**Passage for review**
In summary, the disclosure provides a pulsed electron beam radiation apparatus including a filter that can remove the extra high energy electrons and control the energy of the electron beams. The pulsed electron beam radiation apparatus can be used for healing a surface having structural relaxation or embrittlement, such as a metallic glass that is crystallized.

In other embodiments, the apparatus can also include adding a pair of electrically isolated metal plates that are placed between the pulsed electron beam source and the specimen to be treated. The metal plates include a target material, which can be sputtered onto the surface for micro-alloying the surface of the metallic glass. This micro-alloying technique can be used for adding an oxide layer on the metallic glass to change the color, wear resistance, or corrosion resistance, among other applications.

In some embodiments, for an as-cast bulk amorphous structure or bulk metallic glass, the surface of the as-cast bulk amorphous structure can be treated by the pulsed electron beam radiation to avoid cracking originating from the surface of the amorphous structure.

The systems and methods described herein can be applicable to any suitable metallic glass known in the art. In some non-limiting aspects, the metallic glass can be based on, or alternatively include, one or more elements that oxidize, such as Zr, Ti, Ta, Hf, Mo, W, and Nb. In some variations, the metallic glass includes at least about 30% of one or more of Zr, Ti, Ta, Hf, Mo, W, and Nb. In some variations, the metallic glass includes at least about 40% of one or more of Zr, Ti, Ta, Hf, Mo, W, and Nb. In some variations, the metallic glass includes at least about 50% of one or more of Zr, Ti, Ta, Hf, Mo, W, and Nb. In certain embodiments, the metallic glass can be based on, or alternatively include, Zr. In some variations, the metallic glass includes at least about 30% Zr. In some variations, the metallic glass includes at least about 40% Zr. In some variations, the metallic glass includes at least about 50% Zr. Similarly, the surface treated metallic glass material described herein as a constituent of a composition or article can be of any type.

**Data records**
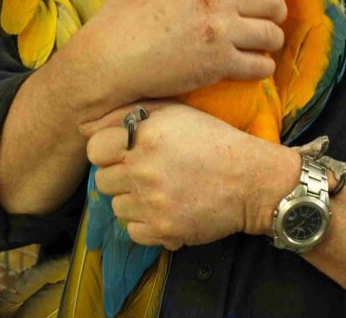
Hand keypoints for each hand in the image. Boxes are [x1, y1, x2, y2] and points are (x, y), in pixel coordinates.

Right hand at [76, 0, 286, 103]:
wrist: (111, 56)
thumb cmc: (121, 12)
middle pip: (273, 0)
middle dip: (276, 10)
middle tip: (269, 18)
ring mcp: (221, 31)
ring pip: (271, 34)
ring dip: (271, 40)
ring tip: (263, 44)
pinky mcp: (219, 63)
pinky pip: (260, 66)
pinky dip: (262, 67)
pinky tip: (255, 65)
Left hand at [84, 101, 299, 249]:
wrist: (250, 179)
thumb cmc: (214, 140)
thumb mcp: (176, 112)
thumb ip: (135, 112)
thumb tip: (96, 122)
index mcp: (144, 136)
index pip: (95, 149)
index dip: (107, 151)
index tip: (121, 154)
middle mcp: (142, 169)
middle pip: (103, 180)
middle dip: (119, 177)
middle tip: (142, 174)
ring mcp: (151, 202)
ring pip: (117, 207)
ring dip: (132, 202)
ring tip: (156, 193)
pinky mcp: (162, 229)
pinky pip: (133, 231)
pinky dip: (145, 224)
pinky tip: (164, 211)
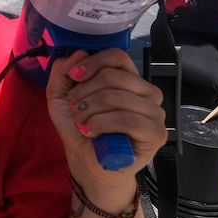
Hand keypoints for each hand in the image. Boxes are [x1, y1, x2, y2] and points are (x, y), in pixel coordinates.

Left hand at [47, 50, 165, 203]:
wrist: (88, 164)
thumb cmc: (81, 129)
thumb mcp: (61, 97)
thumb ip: (63, 72)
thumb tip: (80, 53)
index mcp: (128, 79)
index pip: (117, 56)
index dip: (93, 62)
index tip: (74, 76)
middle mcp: (146, 92)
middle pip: (113, 76)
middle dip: (84, 92)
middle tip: (75, 108)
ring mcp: (154, 112)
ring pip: (117, 97)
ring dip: (89, 109)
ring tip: (81, 122)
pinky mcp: (156, 133)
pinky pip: (127, 119)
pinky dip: (101, 123)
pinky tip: (90, 131)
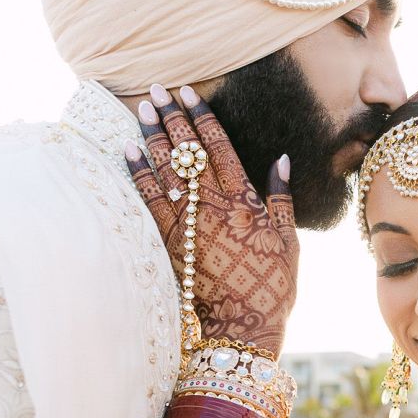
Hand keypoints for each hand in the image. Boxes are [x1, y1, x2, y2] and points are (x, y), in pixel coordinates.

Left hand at [126, 83, 297, 356]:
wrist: (242, 327)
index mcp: (245, 201)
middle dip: (172, 118)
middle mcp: (213, 206)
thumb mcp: (288, 241)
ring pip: (166, 170)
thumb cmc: (271, 286)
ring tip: (142, 110)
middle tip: (157, 90)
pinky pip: (149, 200)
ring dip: (152, 137)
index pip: (219, 147)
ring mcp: (189, 223)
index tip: (188, 94)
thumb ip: (281, 198)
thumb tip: (280, 159)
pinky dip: (138, 173)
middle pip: (188, 151)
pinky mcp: (170, 242)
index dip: (202, 117)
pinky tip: (128, 151)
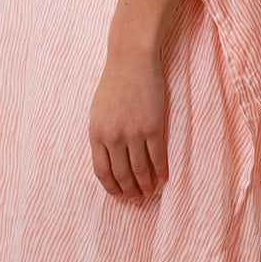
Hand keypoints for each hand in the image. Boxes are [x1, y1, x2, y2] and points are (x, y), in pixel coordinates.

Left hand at [88, 43, 168, 198]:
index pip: (102, 171)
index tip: (119, 196)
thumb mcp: (99, 111)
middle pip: (122, 175)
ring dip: (146, 186)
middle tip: (137, 201)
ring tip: (151, 193)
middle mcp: (113, 137)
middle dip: (130, 192)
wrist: (132, 60)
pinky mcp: (153, 127)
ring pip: (140, 170)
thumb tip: (111, 160)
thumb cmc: (115, 83)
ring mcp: (134, 132)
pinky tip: (164, 178)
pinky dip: (161, 171)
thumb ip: (102, 136)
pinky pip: (158, 157)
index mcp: (96, 133)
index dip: (111, 188)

**What you will do**
A. Please copy the passage on metallic glass treatment word for word, between "In some embodiments, for" and "the amorphous structure.", inclusive.
B. Resume the passage on metallic glass treatment, picking up after its final sentence.
The entries were taken from a separate source.

**Answers below**
A.
In some embodiments, for an as-cast bulk amorphous structure or bulk metallic glass, the surface of the as-cast bulk amorphous structure can be treated by the pulsed electron beam radiation to avoid cracking originating from the surface of the amorphous structure.

B.
As used herein, the terms including metallic glass, metallic glass alloy, amorphous metal, amorphous alloy, bulk metallic glass, and BMG are used interchangeably.

The metallic glass can include multiple transition metal elements, such as at least two, at least three, at least four, or more, transitional metal elements. The metallic glass can also optionally include one or more nonmetal elements, such as one, at least two, at least three, at least four, or more, nonmetal elements. A transition metal element can be any of scandium, titanium, vanadium, chromium, manganese, iron, cobalt, nickel, copper, zinc, yttrium, zirconium, niobium, molybdenum, technetium, ruthenium, rhodium, palladium, silver, cadmium, hafnium, tantalum, tungsten, rhenium, osmium, iridium, platinum, gold, mercury, rutherfordium, dubnium, seaborgium, bohrium, hassium, meitnerium, ununnilium, unununium, and ununbium. In one embodiment, a BMG containing a transition metal element can have at least one of Sc, Y, La, Al, Ti, Zr, Hf, V, Nb, Ta, Cr, Mo, W, Mn, Tc, Re, Fe, Ru, Os, Co, Rh, Ir, Ni, Pd, Pt, Cu, Ag, Au, Zn, Cd, and Hg. Depending on the application, any suitable transitional metal elements, or their combinations, can be used.

Depending on the application, any suitable nonmetal elements, or their combinations, can be used. A nonmetal element can be any element that is found in Groups 13-17 in the Periodic Table. For example, a nonmetal element can be any one of F, CI, Br, I, At, O, S, Se, Te, Po, N, P, As, Sb, Bi, C, Si, Ge, Sn, Pb, and B. Occasionally, a nonmetal element can also refer to certain metalloids (e.g., B, Si, Ge, As, Sb, Te, and Po) in Groups 13-17. In one embodiment, the nonmetal elements can include B, Si, C, P, or combinations thereof. Accordingly, for example, the alloy can include a boride, a carbide, or both.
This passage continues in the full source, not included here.